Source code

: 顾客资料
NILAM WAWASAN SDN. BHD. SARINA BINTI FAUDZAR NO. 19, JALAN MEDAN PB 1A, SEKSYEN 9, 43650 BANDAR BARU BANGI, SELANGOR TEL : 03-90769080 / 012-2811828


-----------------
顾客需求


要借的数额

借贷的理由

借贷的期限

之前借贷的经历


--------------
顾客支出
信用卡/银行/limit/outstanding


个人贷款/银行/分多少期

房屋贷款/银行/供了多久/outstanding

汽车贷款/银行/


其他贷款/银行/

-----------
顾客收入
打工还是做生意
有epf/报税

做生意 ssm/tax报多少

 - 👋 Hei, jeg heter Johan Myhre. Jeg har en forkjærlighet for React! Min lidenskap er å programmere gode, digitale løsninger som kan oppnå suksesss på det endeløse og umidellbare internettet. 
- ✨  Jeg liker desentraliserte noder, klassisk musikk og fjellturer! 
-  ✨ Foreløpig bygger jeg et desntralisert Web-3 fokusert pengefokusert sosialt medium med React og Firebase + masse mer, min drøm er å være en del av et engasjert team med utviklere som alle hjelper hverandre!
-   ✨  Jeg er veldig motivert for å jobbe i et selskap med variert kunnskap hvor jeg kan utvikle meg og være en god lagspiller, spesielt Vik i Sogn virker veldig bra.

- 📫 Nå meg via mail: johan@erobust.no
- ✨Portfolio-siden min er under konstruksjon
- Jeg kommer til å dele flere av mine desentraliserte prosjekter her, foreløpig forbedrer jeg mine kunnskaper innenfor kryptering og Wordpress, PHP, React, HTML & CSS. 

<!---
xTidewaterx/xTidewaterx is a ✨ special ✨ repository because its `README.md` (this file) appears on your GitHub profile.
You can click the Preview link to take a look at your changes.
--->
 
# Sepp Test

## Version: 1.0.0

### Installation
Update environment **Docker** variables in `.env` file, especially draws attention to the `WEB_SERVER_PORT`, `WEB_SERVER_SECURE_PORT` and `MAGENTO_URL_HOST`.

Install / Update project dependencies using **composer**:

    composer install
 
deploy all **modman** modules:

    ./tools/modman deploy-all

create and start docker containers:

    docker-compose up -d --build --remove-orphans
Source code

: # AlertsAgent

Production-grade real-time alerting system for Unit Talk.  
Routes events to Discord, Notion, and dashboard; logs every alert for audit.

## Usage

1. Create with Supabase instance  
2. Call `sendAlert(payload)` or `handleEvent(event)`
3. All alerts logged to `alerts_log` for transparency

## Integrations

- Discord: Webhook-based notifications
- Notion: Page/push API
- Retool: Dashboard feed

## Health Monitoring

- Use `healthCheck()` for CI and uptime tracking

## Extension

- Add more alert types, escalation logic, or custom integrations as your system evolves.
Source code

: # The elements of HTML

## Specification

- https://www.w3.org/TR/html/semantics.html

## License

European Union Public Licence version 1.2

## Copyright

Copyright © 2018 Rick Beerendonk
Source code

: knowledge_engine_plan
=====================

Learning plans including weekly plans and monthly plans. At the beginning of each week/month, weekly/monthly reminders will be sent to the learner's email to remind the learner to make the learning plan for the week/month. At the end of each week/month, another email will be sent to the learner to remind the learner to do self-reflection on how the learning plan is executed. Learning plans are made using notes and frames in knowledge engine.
....
* Activity *
Retype the whole listing above exactly as it appears.

* The completed task *
Source code

: 顾客资料
NILAM WAWASAN SDN. BHD. SARINA BINTI FAUDZAR NO. 19, JALAN MEDAN PB 1A, SEKSYEN 9, 43650 BANDAR BARU BANGI, SELANGOR TEL : 03-90769080 / 012-2811828


-----------------
顾客需求


要借的数额

借贷的理由

借贷的期限

之前借贷的经历


--------------
顾客支出
信用卡/银行/limit/outstanding


个人贷款/银行/分多少期

房屋贷款/银行/供了多久/outstanding

汽车贷款/银行/


其他贷款/银行/

-----------
顾客收入
打工还是做生意
有epf/报税

做生意 ssm/tax报多少

 - 👋 Hei, jeg heter Johan Myhre. Jeg har en forkjærlighet for React! Min lidenskap er å programmere gode, digitale løsninger som kan oppnå suksesss på det endeløse og umidellbare internettet. 
- ✨  Jeg liker desentraliserte noder, klassisk musikk og fjellturer! 
-  ✨ Foreløpig bygger jeg et desntralisert Web-3 fokusert pengefokusert sosialt medium med React og Firebase + masse mer, min drøm er å være en del av et engasjert team med utviklere som alle hjelper hverandre!
-   ✨  Jeg er veldig motivert for å jobbe i et selskap med variert kunnskap hvor jeg kan utvikle meg og være en god lagspiller, spesielt Vik i Sogn virker veldig bra.

- 📫 Nå meg via mail: johan@erobust.no
- ✨Portfolio-siden min er under konstruksjon
- Jeg kommer til å dele flere av mine desentraliserte prosjekter her, foreløpig forbedrer jeg mine kunnskaper innenfor kryptering og Wordpress, PHP, React, HTML & CSS. 

<!---
xTidewaterx/xTidewaterx is a ✨ special ✨ repository because its `README.md` (this file) appears on your GitHub profile.
You can click the Preview link to take a look at your changes.
--->
 
# Sepp Test

## Version: 1.0.0

### Installation
Update environment **Docker** variables in `.env` file, especially draws attention to the `WEB_SERVER_PORT`, `WEB_SERVER_SECURE_PORT` and `MAGENTO_URL_HOST`.

Install / Update project dependencies using **composer**:

    composer install
 
deploy all **modman** modules:

    ./tools/modman deploy-all

create and start docker containers:

    docker-compose up -d --build --remove-orphans
Source code

: # AlertsAgent

Production-grade real-time alerting system for Unit Talk.  
Routes events to Discord, Notion, and dashboard; logs every alert for audit.

## Usage

1. Create with Supabase instance  
2. Call `sendAlert(payload)` or `handleEvent(event)`
3. All alerts logged to `alerts_log` for transparency

## Integrations

- Discord: Webhook-based notifications
- Notion: Page/push API
- Retool: Dashboard feed

## Health Monitoring

- Use `healthCheck()` for CI and uptime tracking

## Extension

- Add more alert types, escalation logic, or custom integrations as your system evolves.
Source code

: # The elements of HTML

## Specification

- https://www.w3.org/TR/html/semantics.html

## License

European Union Public Licence version 1.2

## Copyright

Copyright © 2018 Rick Beerendonk
Source code

: knowledge_engine_plan
=====================

Learning plans including weekly plans and monthly plans. At the beginning of each week/month, weekly/monthly reminders will be sent to the learner's email to remind the learner to make the learning plan for the week/month. At the end of each week/month, another email will be sent to the learner to remind the learner to do self-reflection on how the learning plan is executed. Learning plans are made using notes and frames in knowledge engine.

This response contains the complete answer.